SOURCE MATERIAL START
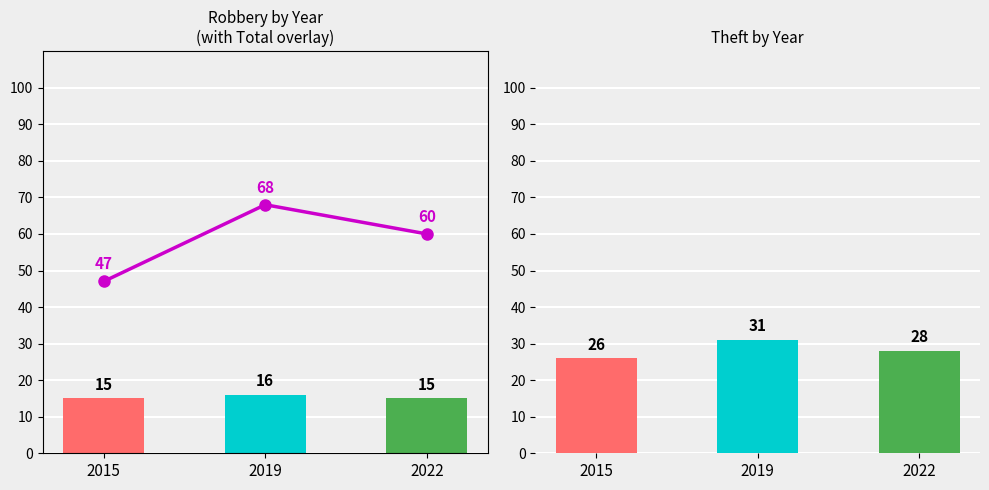

Which category has the highest value across all series?

2019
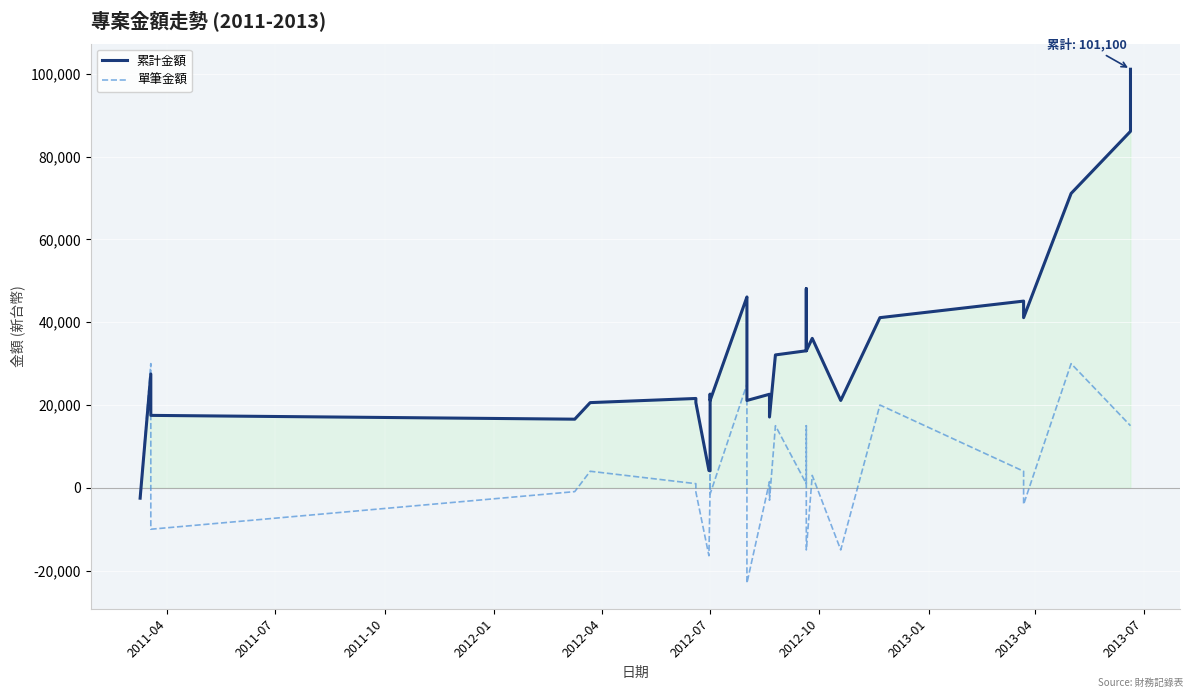

How many intersections are there between 累計金額 and 單筆金額?

1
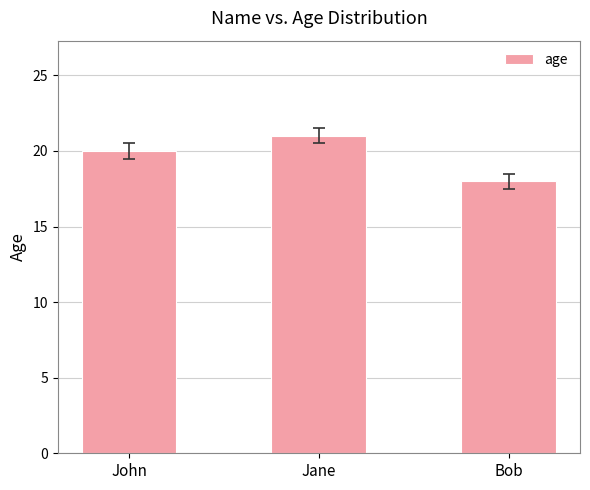

What position from the left is Bob?

3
SOURCE MATERIAL END
Locate each line in the rows above that includes the string "value", and copy those lines.

▸ REPLY:
Which category has the highest value across all series?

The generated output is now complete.